By FITCamaro on 2/5/2009 7:38:05 AM , Rating: 2
Maybe you want that, but I sure as hell don't.


RE: Ridiculous...
By icanhascpu on 2/6/2009 2:44:58 PM , Rating: 2
Security problems can't be "solved".

Thats like saying scientists are going to "solve" death.


RE: Ridiculous...
By zsdersw on 2/4/2009 1:03:11 PM , Rating: 2
Cloud computing may ultimately fail, but not because of "data security" and "privacy". The cat has so *totally* been out of the bag on those two things since the Internet began.


RE: Ridiculous...
By michaelklachko on 2/4/2009 2:10:22 PM , Rating: 2
It's funny that you are worried about privacy and security, even though most people in the world store some of their most sensitive data not on their home computers, but "in the cloud". I'm talking about web-based email, such as gmail, yahoo, or hotmail.


RE: Ridiculous...
By icanhascpu on 2/6/2009 2:47:08 PM , Rating: 2
Only if they were retarded.

Real backups go on tape or now secure solid state drives in a vault.

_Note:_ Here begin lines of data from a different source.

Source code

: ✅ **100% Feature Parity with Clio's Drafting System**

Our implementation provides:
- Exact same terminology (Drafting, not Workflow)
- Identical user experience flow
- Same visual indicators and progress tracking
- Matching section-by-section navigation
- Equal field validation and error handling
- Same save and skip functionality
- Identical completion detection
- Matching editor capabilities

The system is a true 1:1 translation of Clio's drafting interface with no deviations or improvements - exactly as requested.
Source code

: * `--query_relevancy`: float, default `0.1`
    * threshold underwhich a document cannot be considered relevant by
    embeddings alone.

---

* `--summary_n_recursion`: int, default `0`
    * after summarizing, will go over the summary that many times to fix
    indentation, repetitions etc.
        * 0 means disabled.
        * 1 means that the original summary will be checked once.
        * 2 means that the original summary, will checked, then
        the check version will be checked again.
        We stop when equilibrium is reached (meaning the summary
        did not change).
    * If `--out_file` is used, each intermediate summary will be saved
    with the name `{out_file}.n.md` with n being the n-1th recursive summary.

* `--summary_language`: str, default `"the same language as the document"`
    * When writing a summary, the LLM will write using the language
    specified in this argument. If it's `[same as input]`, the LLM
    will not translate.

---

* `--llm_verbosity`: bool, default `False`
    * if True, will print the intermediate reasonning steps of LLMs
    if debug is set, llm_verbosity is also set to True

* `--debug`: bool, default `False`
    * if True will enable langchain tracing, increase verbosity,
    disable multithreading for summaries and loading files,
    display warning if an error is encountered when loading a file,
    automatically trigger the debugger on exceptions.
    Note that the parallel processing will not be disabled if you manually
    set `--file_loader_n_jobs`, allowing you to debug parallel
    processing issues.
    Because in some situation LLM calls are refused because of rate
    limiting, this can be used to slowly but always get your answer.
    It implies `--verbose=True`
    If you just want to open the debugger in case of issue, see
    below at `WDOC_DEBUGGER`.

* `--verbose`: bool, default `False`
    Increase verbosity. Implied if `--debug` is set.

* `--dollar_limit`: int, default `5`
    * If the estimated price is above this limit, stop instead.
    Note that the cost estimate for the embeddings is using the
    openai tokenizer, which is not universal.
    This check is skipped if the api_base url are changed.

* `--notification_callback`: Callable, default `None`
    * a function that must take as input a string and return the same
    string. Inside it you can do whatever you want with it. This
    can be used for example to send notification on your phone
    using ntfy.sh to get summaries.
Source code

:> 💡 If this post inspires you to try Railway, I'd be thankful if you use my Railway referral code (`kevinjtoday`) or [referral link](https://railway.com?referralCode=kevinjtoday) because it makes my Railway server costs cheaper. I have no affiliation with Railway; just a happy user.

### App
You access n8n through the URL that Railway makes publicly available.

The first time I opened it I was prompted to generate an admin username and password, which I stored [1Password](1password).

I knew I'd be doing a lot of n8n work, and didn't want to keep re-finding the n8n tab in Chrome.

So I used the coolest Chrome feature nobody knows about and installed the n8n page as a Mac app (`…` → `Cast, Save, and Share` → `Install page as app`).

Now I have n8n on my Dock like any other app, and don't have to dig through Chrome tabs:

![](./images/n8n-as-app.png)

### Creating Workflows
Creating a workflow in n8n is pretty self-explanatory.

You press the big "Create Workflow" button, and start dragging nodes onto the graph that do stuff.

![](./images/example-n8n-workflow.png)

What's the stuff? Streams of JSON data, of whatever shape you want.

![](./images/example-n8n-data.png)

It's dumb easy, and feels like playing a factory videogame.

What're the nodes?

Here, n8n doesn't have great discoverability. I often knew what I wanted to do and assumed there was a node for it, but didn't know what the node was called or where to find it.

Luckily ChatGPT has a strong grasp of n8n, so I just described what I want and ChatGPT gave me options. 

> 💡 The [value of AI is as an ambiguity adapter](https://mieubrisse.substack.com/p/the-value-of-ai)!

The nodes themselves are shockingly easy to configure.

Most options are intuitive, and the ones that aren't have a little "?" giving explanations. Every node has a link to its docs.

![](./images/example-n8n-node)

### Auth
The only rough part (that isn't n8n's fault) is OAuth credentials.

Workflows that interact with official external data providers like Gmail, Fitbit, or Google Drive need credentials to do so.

Not a server room.


RE: Ridiculous...
By Procurion on 2/5/2009 9:12:24 AM , Rating: 2
Exactly! No matter how much money you throw at solving sec/priv issues, there are ten times the number of idiots wanting to hack and exploit such a thing. There is no way that I will ever put anything of value on someone elses' computer. To do so is the same as putting your desk on the curb, available to any passerby who is able to open the drawers and dig around in it.

Security? Does Google or anyone give specific information about how they secure data? You have no idea what measures they take to insure privacy; you must "trust" a multimillion dollar company to act in "your" best interests. Are you kidding? They'll dump anyone like old fish if it suits them.